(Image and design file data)
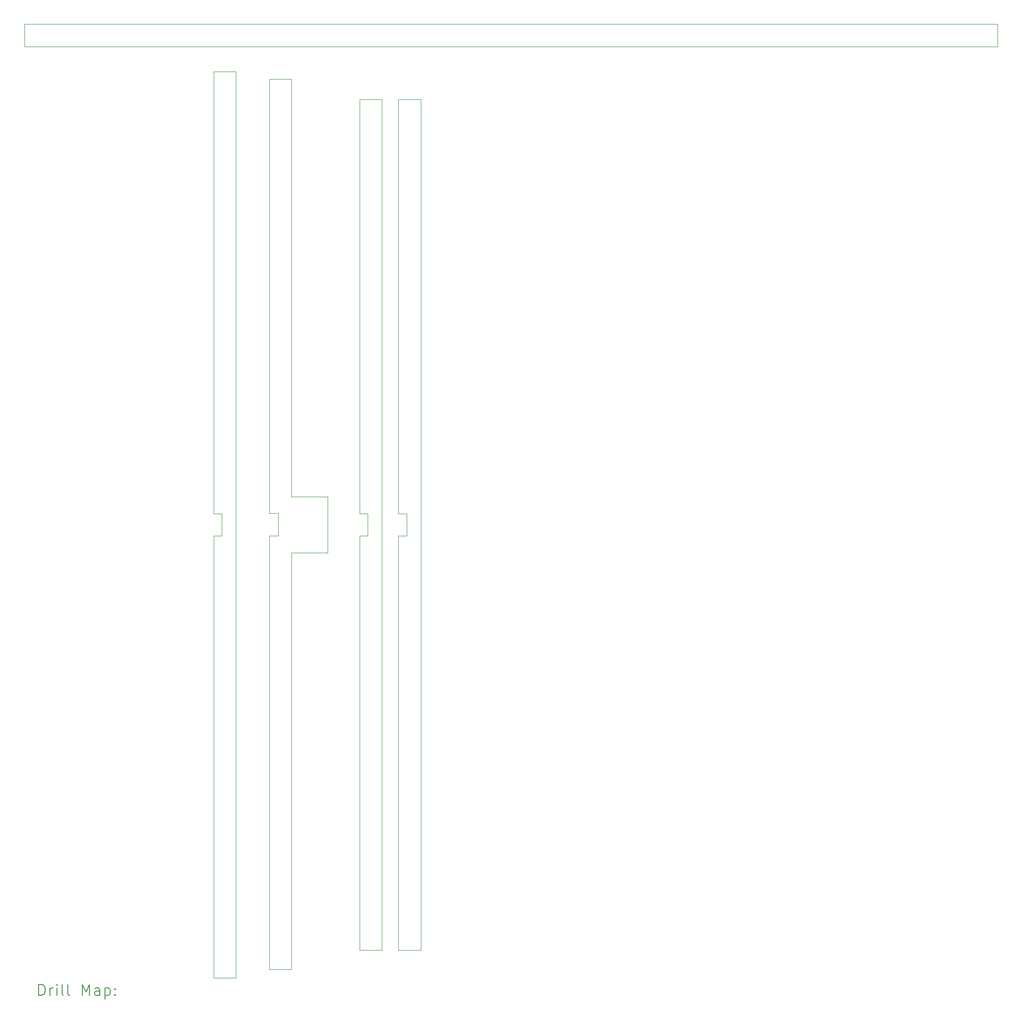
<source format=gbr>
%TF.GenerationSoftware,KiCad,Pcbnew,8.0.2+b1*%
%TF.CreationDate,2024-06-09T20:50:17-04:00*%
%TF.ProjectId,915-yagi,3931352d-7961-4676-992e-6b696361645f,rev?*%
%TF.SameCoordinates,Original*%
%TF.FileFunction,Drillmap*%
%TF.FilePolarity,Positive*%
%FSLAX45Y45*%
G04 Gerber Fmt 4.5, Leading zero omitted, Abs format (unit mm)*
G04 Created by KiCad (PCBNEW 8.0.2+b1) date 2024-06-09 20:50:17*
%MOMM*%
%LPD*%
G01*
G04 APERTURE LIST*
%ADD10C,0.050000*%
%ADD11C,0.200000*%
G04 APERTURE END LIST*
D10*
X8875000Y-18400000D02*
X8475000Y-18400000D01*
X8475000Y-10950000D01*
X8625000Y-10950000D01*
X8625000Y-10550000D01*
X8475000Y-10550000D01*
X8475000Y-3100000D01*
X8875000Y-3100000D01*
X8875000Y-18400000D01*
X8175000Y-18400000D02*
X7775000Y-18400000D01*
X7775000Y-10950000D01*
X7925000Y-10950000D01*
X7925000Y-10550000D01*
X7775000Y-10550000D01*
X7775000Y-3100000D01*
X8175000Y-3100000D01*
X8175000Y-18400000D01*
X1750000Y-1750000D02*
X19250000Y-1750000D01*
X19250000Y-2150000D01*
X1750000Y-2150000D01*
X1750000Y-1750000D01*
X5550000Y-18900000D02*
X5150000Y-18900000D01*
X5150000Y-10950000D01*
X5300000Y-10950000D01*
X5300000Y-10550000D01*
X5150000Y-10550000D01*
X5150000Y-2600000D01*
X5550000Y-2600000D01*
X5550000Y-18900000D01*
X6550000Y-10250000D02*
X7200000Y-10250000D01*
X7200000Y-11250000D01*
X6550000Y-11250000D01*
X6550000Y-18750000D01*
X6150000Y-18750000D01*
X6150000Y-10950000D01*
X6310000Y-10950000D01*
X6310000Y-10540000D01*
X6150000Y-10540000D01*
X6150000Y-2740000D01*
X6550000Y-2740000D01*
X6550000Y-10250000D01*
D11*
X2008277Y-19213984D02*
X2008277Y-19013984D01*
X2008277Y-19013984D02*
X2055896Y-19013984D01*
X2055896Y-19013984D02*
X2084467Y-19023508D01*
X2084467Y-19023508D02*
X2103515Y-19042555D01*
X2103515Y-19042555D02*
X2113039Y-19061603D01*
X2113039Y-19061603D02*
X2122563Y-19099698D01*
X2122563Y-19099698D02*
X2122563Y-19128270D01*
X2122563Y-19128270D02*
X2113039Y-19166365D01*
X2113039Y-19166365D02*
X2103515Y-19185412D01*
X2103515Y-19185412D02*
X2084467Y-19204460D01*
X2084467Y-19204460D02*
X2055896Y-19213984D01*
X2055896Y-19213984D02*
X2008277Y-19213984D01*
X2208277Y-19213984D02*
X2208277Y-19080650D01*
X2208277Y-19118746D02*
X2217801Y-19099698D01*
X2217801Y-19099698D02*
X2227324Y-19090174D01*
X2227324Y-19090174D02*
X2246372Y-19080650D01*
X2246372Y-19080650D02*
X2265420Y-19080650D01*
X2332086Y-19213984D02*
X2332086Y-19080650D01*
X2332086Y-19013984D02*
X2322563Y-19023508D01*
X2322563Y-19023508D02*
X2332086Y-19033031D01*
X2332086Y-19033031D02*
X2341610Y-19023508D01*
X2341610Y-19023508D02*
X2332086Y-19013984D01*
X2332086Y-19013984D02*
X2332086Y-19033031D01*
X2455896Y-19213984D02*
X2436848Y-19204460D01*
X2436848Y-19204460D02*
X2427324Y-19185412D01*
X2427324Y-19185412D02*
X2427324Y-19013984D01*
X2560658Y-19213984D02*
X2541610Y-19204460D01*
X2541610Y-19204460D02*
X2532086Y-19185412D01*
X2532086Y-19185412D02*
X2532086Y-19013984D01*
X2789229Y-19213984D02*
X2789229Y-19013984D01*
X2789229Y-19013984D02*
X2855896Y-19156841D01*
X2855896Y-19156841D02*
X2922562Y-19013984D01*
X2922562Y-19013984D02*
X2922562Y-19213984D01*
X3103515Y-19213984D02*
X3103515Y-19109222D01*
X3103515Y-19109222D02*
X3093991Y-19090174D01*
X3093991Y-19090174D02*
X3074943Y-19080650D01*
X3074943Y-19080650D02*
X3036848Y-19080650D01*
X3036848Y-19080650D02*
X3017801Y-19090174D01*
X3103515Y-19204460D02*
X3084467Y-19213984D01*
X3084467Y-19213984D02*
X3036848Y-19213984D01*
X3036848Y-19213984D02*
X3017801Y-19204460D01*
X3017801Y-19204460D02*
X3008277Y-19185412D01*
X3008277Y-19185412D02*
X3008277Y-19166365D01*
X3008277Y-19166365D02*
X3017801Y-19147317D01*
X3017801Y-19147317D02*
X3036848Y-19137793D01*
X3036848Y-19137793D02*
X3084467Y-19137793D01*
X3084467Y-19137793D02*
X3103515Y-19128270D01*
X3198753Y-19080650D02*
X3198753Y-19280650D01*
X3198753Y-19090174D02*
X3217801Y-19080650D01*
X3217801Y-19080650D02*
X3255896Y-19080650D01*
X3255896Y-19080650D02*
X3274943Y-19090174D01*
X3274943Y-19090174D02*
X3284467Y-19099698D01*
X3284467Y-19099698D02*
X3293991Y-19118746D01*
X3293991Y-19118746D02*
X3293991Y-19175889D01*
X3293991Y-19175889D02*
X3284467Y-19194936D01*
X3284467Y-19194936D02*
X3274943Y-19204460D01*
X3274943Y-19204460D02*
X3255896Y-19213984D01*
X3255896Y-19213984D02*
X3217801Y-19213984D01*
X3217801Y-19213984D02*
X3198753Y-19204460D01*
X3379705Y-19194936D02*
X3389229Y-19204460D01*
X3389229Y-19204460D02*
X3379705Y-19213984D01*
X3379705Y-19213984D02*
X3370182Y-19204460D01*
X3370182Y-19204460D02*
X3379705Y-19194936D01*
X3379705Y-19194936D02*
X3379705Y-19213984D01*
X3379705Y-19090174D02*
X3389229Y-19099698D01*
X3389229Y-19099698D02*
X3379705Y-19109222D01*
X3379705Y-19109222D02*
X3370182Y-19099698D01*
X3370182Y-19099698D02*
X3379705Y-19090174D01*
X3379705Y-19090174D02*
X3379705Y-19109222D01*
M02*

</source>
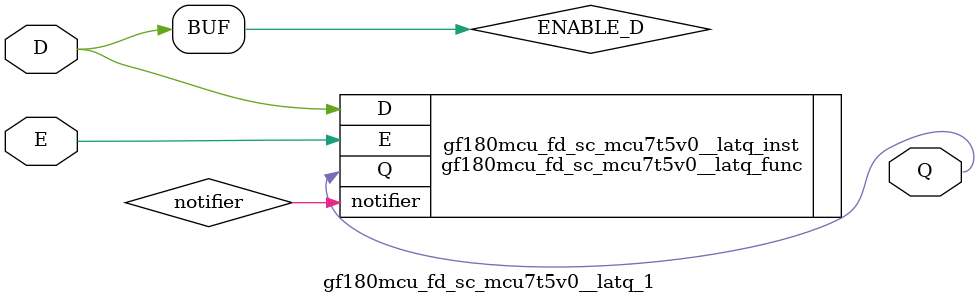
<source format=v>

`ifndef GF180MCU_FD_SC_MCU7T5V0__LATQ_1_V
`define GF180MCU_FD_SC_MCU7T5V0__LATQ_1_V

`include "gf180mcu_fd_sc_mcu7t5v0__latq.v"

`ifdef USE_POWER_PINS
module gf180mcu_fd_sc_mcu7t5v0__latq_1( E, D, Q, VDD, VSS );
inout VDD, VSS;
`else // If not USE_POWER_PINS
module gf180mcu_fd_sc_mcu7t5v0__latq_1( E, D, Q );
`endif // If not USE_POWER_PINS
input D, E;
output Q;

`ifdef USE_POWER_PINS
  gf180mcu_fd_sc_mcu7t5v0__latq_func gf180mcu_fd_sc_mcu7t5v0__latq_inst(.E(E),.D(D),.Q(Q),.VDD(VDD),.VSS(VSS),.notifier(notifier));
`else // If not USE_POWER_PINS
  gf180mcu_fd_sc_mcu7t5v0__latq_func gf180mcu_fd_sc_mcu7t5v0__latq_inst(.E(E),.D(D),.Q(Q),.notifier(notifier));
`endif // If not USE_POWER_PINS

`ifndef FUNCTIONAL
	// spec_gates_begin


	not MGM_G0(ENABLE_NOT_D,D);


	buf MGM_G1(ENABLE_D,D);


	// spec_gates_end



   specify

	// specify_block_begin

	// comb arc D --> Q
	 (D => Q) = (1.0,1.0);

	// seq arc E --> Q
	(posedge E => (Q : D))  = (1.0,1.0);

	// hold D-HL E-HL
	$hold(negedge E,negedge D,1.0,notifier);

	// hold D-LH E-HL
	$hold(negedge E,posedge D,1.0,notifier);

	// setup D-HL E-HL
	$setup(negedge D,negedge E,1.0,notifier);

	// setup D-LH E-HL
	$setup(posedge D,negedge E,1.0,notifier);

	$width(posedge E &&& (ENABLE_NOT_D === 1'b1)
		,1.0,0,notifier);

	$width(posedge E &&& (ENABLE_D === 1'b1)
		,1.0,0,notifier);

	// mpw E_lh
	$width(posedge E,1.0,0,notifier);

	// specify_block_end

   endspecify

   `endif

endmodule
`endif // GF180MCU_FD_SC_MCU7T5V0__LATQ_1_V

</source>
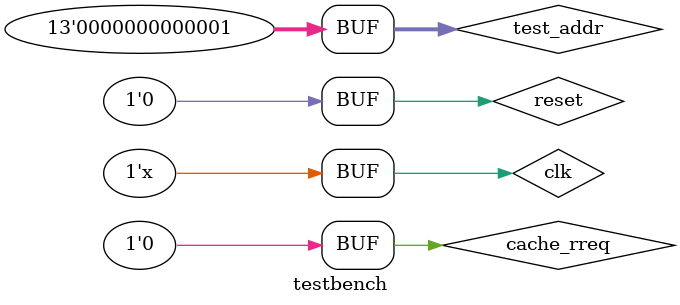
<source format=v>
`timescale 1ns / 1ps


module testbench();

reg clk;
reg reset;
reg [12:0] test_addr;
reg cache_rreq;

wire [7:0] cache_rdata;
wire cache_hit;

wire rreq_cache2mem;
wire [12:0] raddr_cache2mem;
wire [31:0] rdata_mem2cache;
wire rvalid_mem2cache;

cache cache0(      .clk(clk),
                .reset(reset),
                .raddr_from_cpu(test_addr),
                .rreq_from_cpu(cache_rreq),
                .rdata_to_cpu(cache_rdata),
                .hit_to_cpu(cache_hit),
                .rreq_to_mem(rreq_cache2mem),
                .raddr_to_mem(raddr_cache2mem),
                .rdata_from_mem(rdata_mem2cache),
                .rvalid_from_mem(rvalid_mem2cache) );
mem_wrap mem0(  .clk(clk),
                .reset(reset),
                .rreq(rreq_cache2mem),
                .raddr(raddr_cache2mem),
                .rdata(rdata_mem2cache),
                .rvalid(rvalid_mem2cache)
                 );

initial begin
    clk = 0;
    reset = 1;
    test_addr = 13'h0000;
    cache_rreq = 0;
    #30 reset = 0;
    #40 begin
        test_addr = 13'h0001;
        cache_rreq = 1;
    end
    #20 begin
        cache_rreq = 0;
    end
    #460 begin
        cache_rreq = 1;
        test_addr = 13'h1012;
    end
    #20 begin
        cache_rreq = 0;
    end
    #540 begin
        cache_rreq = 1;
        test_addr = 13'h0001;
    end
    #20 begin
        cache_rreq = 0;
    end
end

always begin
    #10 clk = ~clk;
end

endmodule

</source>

- Request: For this answer, return word for word the lines from the first line of the records through the line containing "G04 Gerber Fmt". Omit the pictures.

- Solved exercise:
<source format=gbr>
%TF.GenerationSoftware,KiCad,Pcbnew,8.0.2+b1*%
%TF.CreationDate,2024-06-09T20:50:17-04:00*%
%TF.ProjectId,915-yagi,3931352d-7961-4676-992e-6b696361645f,rev?*%
%TF.SameCoordinates,Original*%
%TF.FileFunction,Drillmap*%
%TF.FilePolarity,Positive*%
%FSLAX45Y45*%
G04 Gerber Fmt 4.5, Leading zero omitted, Abs format (unit mm)*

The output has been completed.